The monsters? That there’s no Godzilla for first hour, in a film Dougherty described as “No holding back” creature-wise, says it all, really. When he does surface, an oxygen destroyer bomb is set off that puts him out for the count once again until the climax. And he’s fat. Who cares if he looks authentically like the Kaiju? Apart from fans (the real reason the 1998 movie is singled out for such bile). He definitely needs to get down the gym. No one likes a flabby supercreature.

I’ll give the monster work this much: they don’t look like CGI, even if they’re largely unimpressive (Ghidorah so strikingly resembles a trio of plastic dragon heads, I almost expected to see the fingers on which they’re being puppeteered straying into shot). I should stress that it’s actually thinking along the right lines to hold the monster back, to show it only sporadically and so exert maximum impact, but it’s fundamentally necessary to have an engaging human element if you go that route.
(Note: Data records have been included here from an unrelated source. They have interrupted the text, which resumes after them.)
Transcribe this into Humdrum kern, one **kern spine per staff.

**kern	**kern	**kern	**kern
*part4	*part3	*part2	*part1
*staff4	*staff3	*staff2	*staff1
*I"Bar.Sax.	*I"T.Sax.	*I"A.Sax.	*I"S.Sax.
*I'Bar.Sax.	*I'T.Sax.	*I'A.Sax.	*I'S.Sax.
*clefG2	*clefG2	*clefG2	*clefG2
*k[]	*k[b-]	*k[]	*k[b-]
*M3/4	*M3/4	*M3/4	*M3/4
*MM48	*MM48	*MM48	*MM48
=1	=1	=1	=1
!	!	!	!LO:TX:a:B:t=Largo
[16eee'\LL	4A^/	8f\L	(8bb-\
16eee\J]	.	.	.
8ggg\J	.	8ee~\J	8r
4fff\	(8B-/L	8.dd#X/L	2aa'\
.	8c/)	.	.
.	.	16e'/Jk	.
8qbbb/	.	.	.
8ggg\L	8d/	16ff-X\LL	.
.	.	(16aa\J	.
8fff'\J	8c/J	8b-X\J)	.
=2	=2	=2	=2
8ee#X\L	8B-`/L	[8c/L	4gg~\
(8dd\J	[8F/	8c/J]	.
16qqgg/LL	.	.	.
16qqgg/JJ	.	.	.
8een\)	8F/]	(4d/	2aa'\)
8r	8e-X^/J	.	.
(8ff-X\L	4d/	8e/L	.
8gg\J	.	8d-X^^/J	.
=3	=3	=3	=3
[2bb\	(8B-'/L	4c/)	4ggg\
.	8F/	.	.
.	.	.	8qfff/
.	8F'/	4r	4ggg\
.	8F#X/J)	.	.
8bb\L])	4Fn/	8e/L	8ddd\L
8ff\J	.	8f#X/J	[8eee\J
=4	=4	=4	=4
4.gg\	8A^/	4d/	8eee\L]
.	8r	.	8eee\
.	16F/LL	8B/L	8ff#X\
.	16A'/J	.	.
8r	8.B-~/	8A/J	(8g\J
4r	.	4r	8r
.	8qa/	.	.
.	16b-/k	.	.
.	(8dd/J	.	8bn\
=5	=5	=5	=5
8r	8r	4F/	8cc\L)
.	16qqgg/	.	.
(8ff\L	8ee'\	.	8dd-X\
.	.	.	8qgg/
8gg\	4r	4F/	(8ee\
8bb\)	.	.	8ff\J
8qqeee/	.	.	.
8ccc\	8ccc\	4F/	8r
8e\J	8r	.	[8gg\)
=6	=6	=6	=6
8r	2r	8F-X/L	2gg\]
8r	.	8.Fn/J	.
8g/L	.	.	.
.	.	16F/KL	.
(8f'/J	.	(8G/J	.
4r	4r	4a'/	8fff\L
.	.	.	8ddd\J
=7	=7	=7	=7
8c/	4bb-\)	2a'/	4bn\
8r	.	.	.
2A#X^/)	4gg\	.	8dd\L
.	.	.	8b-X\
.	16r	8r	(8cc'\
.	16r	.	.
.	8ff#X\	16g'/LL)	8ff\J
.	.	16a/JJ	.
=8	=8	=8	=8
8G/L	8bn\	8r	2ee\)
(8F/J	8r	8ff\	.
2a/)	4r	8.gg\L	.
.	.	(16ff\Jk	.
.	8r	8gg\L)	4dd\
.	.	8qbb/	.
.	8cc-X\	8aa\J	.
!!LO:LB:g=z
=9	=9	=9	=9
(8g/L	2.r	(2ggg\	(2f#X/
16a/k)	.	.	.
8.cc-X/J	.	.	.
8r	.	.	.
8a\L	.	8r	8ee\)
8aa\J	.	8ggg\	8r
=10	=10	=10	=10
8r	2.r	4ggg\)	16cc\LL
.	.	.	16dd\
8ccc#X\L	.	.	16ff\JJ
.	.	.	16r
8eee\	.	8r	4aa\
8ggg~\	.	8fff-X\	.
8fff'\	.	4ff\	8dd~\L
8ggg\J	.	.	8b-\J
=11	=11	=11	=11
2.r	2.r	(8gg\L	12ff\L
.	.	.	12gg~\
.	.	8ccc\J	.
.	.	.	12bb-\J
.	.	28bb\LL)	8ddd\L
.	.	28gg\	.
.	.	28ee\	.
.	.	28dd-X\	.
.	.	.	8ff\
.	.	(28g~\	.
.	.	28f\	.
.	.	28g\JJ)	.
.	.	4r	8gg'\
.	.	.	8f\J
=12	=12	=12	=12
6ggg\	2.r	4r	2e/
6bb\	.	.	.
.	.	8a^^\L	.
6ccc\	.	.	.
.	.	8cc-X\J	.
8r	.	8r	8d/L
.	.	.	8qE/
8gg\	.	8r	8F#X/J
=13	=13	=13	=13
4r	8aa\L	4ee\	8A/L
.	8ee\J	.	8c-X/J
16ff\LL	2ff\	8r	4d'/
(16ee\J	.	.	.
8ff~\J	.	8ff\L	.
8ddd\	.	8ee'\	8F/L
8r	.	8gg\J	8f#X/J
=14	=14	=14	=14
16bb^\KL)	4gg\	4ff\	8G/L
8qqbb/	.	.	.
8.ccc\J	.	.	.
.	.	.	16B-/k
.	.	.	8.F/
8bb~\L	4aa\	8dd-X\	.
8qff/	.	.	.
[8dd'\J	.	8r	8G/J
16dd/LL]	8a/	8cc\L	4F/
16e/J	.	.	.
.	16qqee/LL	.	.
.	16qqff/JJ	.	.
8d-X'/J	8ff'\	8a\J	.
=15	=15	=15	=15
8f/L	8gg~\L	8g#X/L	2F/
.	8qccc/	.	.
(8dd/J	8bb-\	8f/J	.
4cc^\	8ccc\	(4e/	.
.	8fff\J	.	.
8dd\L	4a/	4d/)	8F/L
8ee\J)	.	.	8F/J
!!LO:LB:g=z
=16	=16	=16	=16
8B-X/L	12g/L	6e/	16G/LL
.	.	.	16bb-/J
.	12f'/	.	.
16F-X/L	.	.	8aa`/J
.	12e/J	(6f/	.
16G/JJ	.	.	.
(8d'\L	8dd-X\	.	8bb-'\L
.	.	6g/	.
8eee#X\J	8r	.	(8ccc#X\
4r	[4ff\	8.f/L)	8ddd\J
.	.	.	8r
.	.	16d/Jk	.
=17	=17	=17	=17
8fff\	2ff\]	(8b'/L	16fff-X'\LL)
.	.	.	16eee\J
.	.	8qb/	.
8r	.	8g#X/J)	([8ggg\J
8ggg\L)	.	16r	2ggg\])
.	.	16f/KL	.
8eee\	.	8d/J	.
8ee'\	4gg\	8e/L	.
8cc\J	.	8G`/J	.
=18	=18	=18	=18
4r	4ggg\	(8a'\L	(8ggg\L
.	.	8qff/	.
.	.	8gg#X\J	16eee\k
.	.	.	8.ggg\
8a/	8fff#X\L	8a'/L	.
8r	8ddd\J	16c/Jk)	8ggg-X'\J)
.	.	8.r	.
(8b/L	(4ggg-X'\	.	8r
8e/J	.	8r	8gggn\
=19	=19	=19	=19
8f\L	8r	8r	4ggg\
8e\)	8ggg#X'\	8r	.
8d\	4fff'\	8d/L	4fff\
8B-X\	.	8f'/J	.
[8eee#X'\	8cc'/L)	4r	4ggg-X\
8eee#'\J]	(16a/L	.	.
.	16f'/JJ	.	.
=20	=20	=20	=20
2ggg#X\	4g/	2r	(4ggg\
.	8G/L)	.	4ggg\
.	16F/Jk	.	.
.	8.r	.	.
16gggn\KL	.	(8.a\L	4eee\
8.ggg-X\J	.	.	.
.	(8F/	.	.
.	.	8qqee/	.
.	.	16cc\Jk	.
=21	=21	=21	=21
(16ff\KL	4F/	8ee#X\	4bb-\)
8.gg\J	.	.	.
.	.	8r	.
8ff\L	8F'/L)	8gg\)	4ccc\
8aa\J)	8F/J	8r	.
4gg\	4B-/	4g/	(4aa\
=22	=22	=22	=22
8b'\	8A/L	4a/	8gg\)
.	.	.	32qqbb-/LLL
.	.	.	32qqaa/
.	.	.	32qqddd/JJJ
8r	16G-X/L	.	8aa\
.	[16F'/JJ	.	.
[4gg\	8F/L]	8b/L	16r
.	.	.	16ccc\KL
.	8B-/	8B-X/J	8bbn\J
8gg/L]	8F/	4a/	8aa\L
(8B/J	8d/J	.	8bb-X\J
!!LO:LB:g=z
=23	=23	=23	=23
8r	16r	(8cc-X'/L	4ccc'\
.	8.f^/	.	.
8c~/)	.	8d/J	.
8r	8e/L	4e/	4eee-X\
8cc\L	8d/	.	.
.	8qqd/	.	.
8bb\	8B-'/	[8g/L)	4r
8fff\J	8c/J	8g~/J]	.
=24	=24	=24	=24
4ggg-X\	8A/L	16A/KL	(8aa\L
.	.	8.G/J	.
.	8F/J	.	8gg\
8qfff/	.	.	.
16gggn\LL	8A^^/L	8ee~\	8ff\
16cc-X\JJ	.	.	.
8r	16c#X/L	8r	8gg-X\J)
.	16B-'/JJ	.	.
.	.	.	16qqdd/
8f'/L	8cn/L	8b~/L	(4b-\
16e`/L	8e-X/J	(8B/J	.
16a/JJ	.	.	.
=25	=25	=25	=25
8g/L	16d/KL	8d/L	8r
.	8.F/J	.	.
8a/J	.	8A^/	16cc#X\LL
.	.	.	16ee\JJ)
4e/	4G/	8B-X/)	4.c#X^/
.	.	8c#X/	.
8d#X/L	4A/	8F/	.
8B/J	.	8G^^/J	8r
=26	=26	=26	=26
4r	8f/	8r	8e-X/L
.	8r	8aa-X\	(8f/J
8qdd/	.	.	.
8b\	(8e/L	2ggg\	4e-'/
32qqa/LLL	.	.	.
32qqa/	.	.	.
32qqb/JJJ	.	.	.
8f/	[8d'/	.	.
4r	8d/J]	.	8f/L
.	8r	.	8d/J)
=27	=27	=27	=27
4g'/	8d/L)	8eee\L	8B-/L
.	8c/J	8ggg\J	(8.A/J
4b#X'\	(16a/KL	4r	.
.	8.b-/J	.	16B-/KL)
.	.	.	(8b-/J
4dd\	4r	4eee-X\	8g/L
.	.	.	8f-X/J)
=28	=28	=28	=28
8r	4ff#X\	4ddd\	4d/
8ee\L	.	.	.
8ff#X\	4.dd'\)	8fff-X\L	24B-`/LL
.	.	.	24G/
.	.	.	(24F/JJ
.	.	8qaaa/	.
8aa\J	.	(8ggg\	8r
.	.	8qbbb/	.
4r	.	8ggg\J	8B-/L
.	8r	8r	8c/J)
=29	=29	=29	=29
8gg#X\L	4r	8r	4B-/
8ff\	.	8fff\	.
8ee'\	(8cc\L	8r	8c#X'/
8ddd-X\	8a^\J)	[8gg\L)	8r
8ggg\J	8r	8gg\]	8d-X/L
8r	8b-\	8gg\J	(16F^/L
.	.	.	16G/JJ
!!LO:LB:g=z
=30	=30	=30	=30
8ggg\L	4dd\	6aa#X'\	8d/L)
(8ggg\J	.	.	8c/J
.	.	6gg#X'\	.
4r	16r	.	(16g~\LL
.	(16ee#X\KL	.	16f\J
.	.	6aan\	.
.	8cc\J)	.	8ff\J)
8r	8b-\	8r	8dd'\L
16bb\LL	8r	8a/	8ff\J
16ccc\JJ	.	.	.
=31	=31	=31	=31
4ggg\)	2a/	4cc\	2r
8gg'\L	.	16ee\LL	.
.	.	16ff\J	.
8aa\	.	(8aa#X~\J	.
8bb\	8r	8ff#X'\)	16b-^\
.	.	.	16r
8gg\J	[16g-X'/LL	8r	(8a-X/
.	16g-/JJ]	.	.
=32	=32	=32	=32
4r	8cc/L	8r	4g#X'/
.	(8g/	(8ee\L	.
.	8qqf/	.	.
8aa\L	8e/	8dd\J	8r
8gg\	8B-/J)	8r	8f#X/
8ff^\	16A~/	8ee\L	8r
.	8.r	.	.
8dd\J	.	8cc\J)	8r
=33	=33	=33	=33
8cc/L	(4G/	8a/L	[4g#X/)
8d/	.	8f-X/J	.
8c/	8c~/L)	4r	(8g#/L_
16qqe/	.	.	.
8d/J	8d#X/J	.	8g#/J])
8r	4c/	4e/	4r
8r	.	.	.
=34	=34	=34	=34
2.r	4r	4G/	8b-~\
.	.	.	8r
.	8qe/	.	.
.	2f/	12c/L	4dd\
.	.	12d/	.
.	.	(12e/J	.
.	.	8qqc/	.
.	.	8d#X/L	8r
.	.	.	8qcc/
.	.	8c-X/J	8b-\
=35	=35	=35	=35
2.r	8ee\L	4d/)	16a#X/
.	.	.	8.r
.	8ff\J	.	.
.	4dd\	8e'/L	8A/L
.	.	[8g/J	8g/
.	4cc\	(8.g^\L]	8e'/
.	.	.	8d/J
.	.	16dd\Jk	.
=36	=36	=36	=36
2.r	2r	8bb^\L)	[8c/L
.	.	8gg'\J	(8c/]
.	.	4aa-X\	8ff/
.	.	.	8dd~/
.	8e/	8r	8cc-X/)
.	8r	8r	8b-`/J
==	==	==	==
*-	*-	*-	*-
These movies are evidently proving profitable enough for Legendary, despite costing in the region of $350m each (including advertising) and tending to make in the half-billion region. So much so, they didn’t even wait to see how this one was received before getting underway with the quadrilogy capper. I hadn’t realised Godzilla vs King Kong – sorry, Godzilla vs Kong – was already in the king can, nor that – alas – the remnants of the Russell family will be returning, but I doubt Adam Wingard will furnish a more disappointing movie than Dougherty’s. 

Godzilla: King of the Monsters is a lesser beast to the 2014 one, which I wasn’t too impressed by anyway. Remember, though, I’m the guy who thinks the Emmerich/Devlin movie is alright. But then, I’m not, as if it needs reiterating, a ’zilla fan.